A Polícia Federal deflagrou, nesta quarta-feira (8), a Operação Nacional Proteção Integral III, ação conjunta com as Polícias Civis de 16 estados — entre eles o Ceará — para identificar e prender envolvidos em crimes de abuso sexual de crianças e adolescentes, especialmente pela internet.
Conforme a PF, no Ceará foi cumprido um mandado de busca por venda de material contendo abuso sexual infantil em uma cidade da Região Norte do Estado. Não foi detalhado qual o município.
A ofensiva prevê o cumprimento de 182 mandados de busca e apreensão e 11 mandados de prisão preventiva em várias unidades da federação. Até o momento, foram realizadas 37 prisões em flagrante, com 2 vítimas resgatadas e a apreensão de menores também em decorrência da operação.
A participação do Ceará e o panorama local
No Ceará, a inclusão da operação reforça os esforços regionais já em curso para combater crimes contra a criança e o adolescente. Para além da repressão, a ação estimula o intercâmbio de dados e a cooperação entre delegacias especializadas, Núcleos de Proteção à Criança e Adolescente e órgãos de apoio nas cidades do interior.
Autoridades locais destacam que, com o apoio da operação nacional, será possível acelerar investigações travadas por falta de estrutura ou recursos, e ampliar o alcance da Polícia Civil nos municípios onde denúncias não tiveram continuidade.
Integração institucional e continuidade
Coordenada pela Polícia Federal, a Proteção Integral III dá continuidade às edições anteriores do programa, realizadas em março e maio de 2025, reafirmando o caráter permanente dessa frente de atuação.

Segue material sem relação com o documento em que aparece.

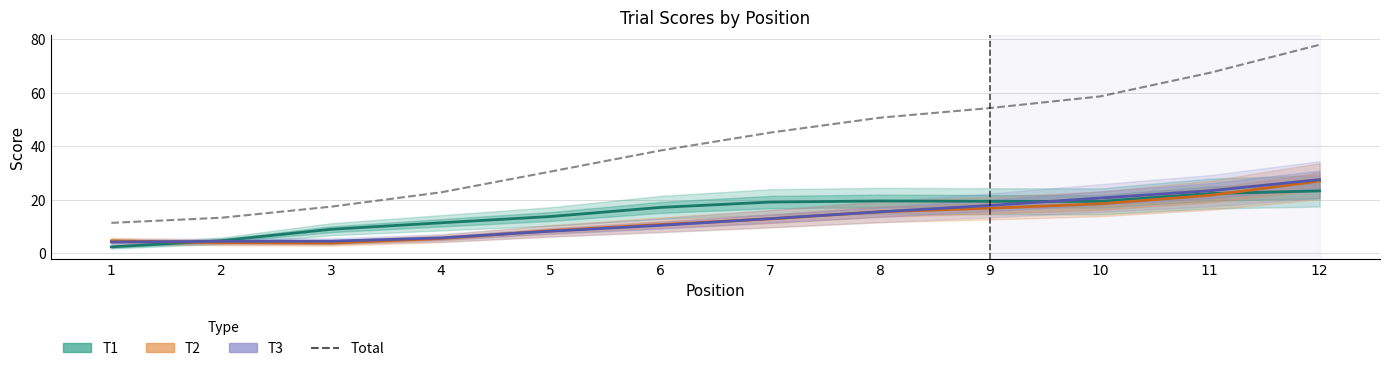

How many values in the T1 series exceed 19?

6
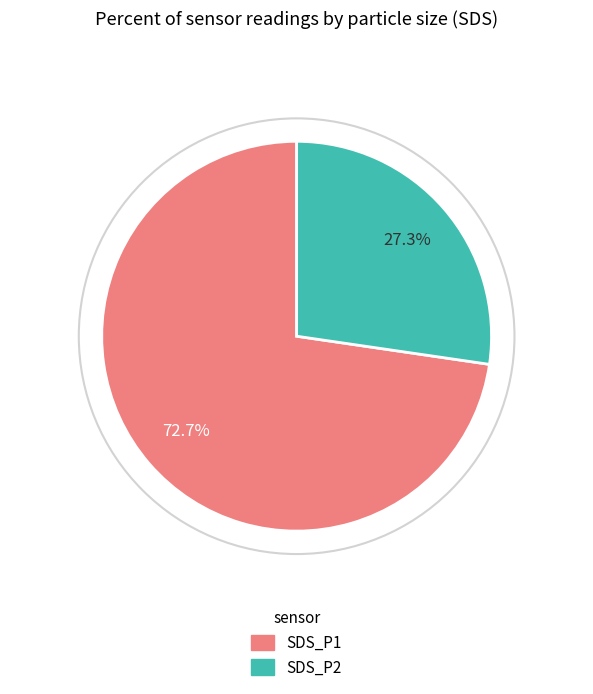

Which has a higher value, SDS_P2 or SDS_P1?

SDS_P1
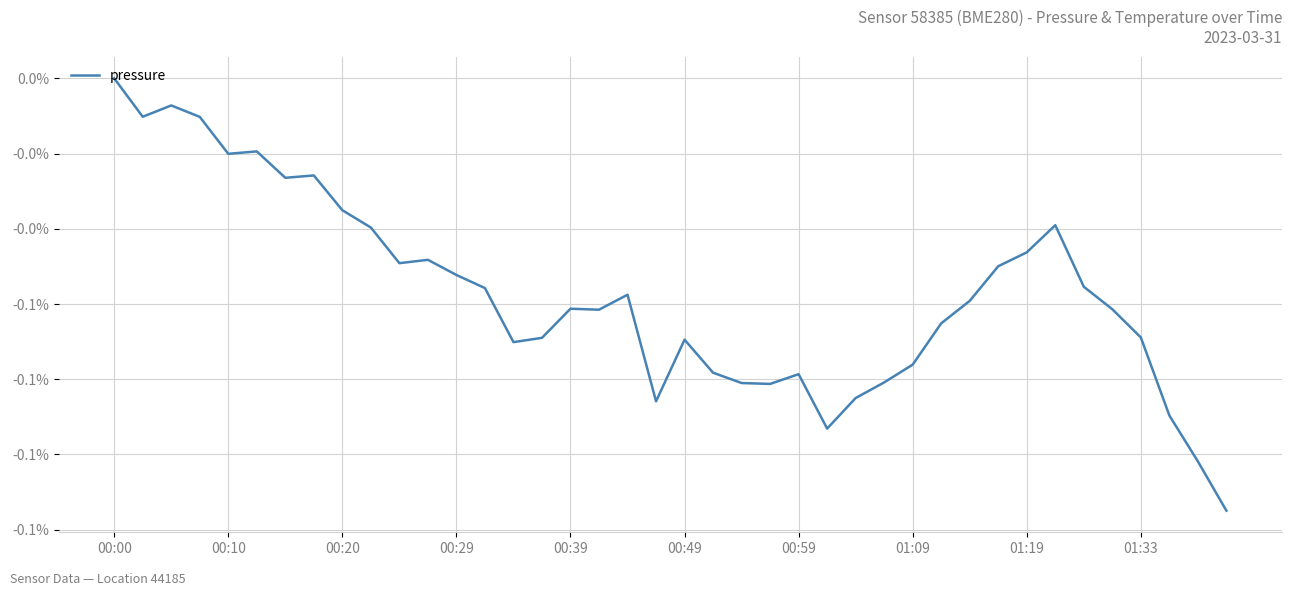

Reading left to right, extract all data points from this chart.

0.0	-0.0	-0.0	-0.0	-0.0	-0.0	-0.0	-0.0	-0.0	-0.0	-0.0	-0.0	-0.1	-0.1	-0.1	-0.1	-0.1	-0.1	-0.1	-0.1	-0.1	-0.1	-0.1	-0.1	-0.1	-0.1	-0.1	-0.1	-0.1	-0.1	-0.1	-0.0	-0.0	-0.0	-0.1	-0.1	-0.1	-0.1	-0.1	-0.1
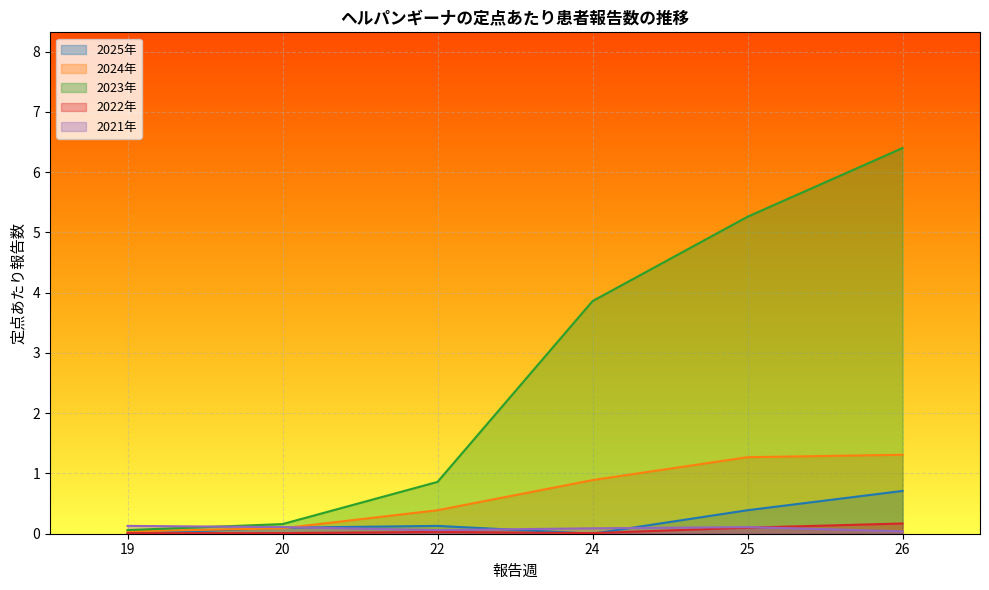

The value of 2021年 at 22 is 0.0. True or false?

False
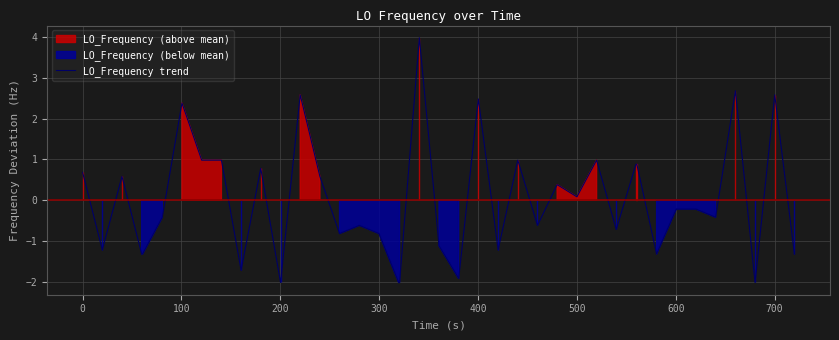

What is the minimum value for LO_Frequency trend?

-2.0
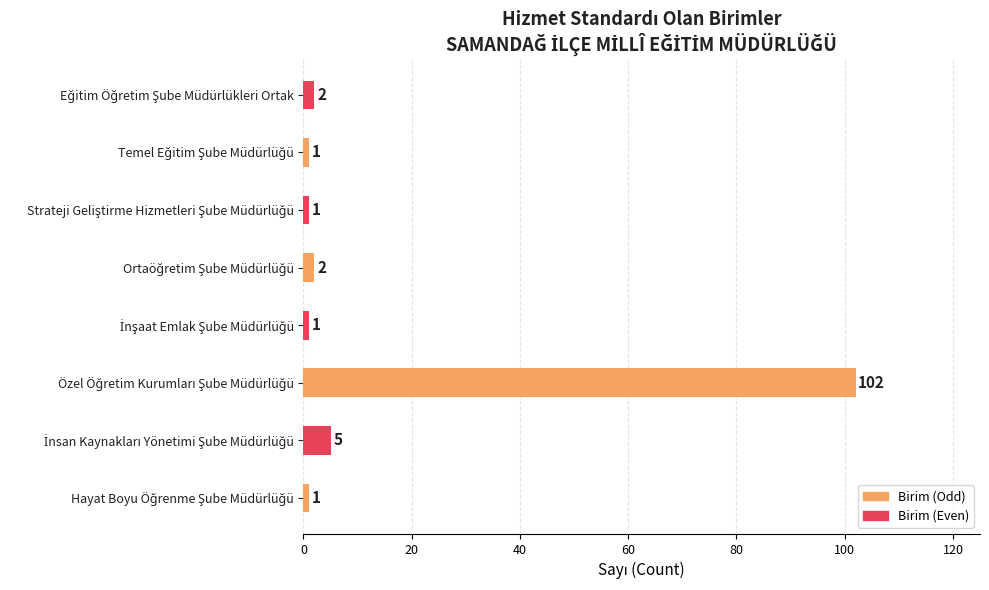

What is the maximum value shown in the chart?

102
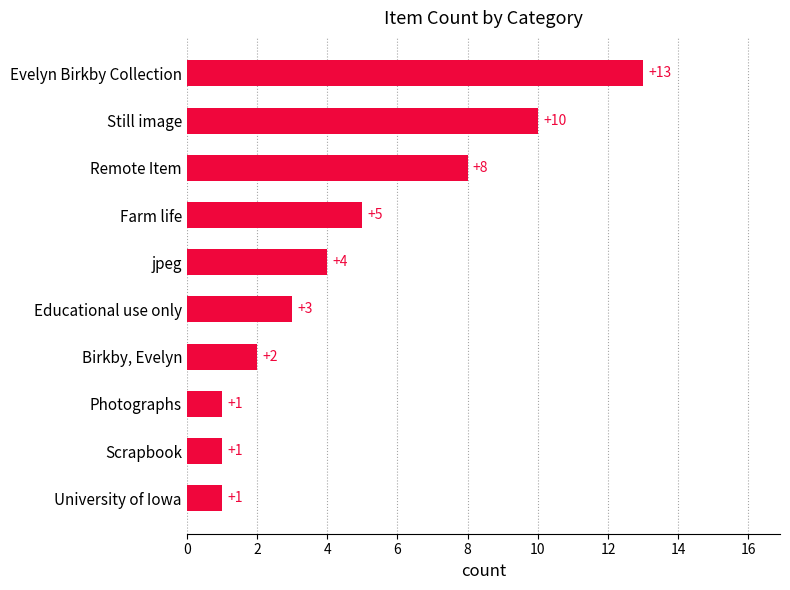

Approximately how many times larger is the value at Remote Item compared to Educational use only?

2.7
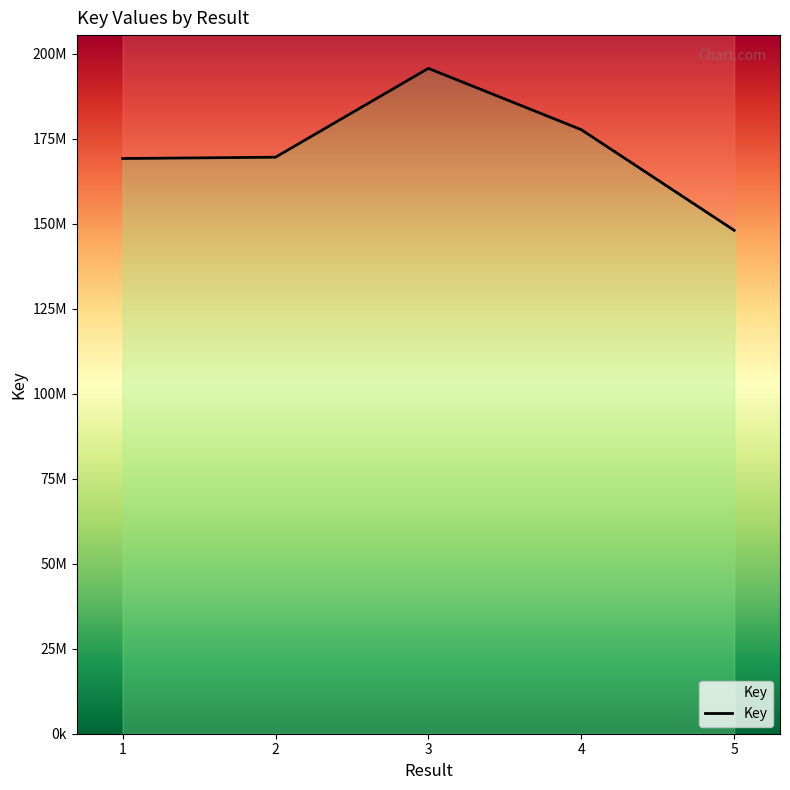

How many distinct data groups are displayed?

1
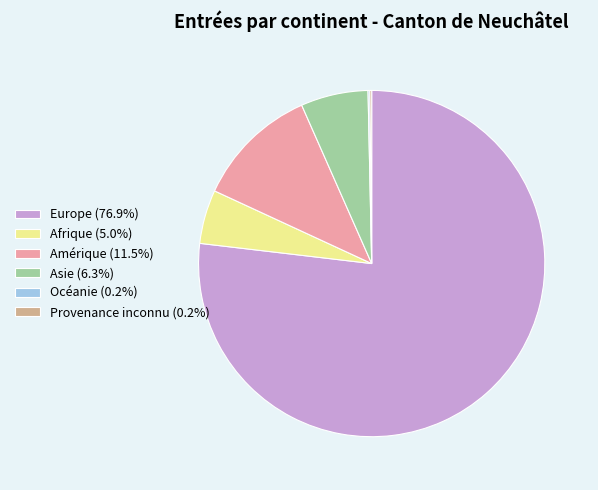

Does Amérique (11.5%) account for over 50% of the chart?

No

A ação mobilizou 617 policiais federais e outros 273 agentes das polícias civis estaduais.
Além da repressão, a operação engloba campanha educativa e medidas de alerta à população, destacando que a prevenção e a informação são fundamentais para a proteção das crianças e adolescentes.

Em âmbito nacional, de janeiro a setembro de 2025, a PF cumpriu mais de 1.630 mandados de prisão em investigações relacionadas a crimes sexuais contra menores, demonstrando esforço contínuo no enfrentamento da violência sexual infantojuvenil.
O que se espera para o Ceará
- Fortalecimento das investigações locais com compartilhamento de dados e apoio técnico externo.
- Aceleração de inquéritos em municípios menores, muitas vezes com poucos recursos para atuação especializada.
- Ações preventivas integradas: incentivo a denúncias, campanhas em escolas, orientação sobre uso da internet e redes sociais.
- Monitoramento e acompanhamento das vítimas acolhidas, com suporte psicológico e jurídico à rede de proteção estadual e municipal.